#### Material supplied:

------

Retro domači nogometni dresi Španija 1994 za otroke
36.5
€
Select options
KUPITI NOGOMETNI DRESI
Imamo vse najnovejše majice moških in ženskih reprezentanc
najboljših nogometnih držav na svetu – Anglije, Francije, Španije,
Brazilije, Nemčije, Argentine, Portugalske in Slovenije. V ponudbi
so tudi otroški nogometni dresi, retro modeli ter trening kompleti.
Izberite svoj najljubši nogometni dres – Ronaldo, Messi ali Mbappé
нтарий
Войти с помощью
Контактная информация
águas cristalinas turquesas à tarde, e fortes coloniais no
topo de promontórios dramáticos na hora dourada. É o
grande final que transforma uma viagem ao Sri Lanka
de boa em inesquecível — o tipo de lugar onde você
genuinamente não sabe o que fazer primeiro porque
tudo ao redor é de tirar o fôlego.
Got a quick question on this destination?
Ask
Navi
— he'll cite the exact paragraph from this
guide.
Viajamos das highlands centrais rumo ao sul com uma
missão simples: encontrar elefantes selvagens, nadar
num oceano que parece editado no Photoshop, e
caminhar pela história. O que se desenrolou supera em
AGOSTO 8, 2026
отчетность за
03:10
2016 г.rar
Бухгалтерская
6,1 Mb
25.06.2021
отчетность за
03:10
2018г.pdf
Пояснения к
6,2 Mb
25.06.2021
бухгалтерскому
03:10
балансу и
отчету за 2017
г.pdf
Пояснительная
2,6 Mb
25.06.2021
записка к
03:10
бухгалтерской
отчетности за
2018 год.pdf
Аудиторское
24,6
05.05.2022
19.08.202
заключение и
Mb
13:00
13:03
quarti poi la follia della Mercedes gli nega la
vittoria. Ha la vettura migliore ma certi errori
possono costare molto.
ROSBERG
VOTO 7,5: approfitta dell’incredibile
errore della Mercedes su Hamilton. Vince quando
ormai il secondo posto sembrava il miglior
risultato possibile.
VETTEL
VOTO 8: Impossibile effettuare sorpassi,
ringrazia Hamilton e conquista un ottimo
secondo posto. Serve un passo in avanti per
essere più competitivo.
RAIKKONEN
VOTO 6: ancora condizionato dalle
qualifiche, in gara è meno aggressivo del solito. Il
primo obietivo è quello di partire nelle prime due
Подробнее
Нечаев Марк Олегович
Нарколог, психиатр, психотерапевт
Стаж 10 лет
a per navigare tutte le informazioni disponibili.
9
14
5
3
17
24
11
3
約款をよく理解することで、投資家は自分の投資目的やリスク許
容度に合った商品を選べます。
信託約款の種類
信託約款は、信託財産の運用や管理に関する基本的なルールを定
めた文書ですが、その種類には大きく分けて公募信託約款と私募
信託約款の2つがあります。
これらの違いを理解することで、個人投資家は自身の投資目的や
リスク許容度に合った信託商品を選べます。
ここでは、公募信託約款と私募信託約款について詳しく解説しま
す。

------

#### Task instructions:
The answer should consist of all lines from the records above that hold the word "Hamilton".

#### Solved problem:
errore della Mercedes su Hamilton. Vince quando
ringrazia Hamilton e conquista un ottimo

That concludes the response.